> What is expected:
The records below are to be restated word for word; their pictures are not.
====== Task material ======
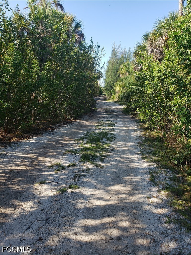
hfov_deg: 53.1
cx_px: 96
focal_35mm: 26
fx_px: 191
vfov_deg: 67.3
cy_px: 128
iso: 50
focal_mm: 4.3
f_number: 2.4
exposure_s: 1/450
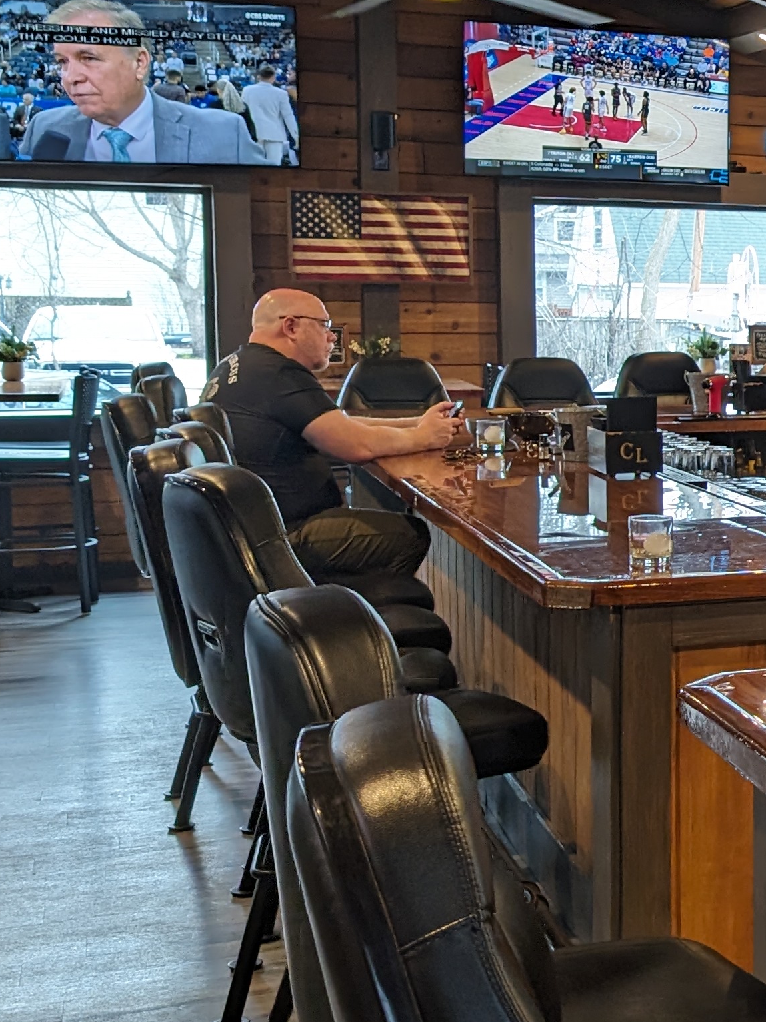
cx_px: 1137
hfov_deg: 19.9
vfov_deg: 30.2
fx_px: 1888
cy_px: 444
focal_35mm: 64
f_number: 1.68
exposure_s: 1/120
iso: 127
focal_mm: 6.9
======
> Worked solution:
hfov_deg: 53.1
cx_px: 96
focal_35mm: 26
fx_px: 191
vfov_deg: 67.3
cy_px: 128
iso: 50
focal_mm: 4.3
f_number: 2.4
exposure_s: 1/450
cx_px: 1137
hfov_deg: 19.9
vfov_deg: 30.2
fx_px: 1888
cy_px: 444
focal_35mm: 64
f_number: 1.68
exposure_s: 1/120
iso: 127
focal_mm: 6.9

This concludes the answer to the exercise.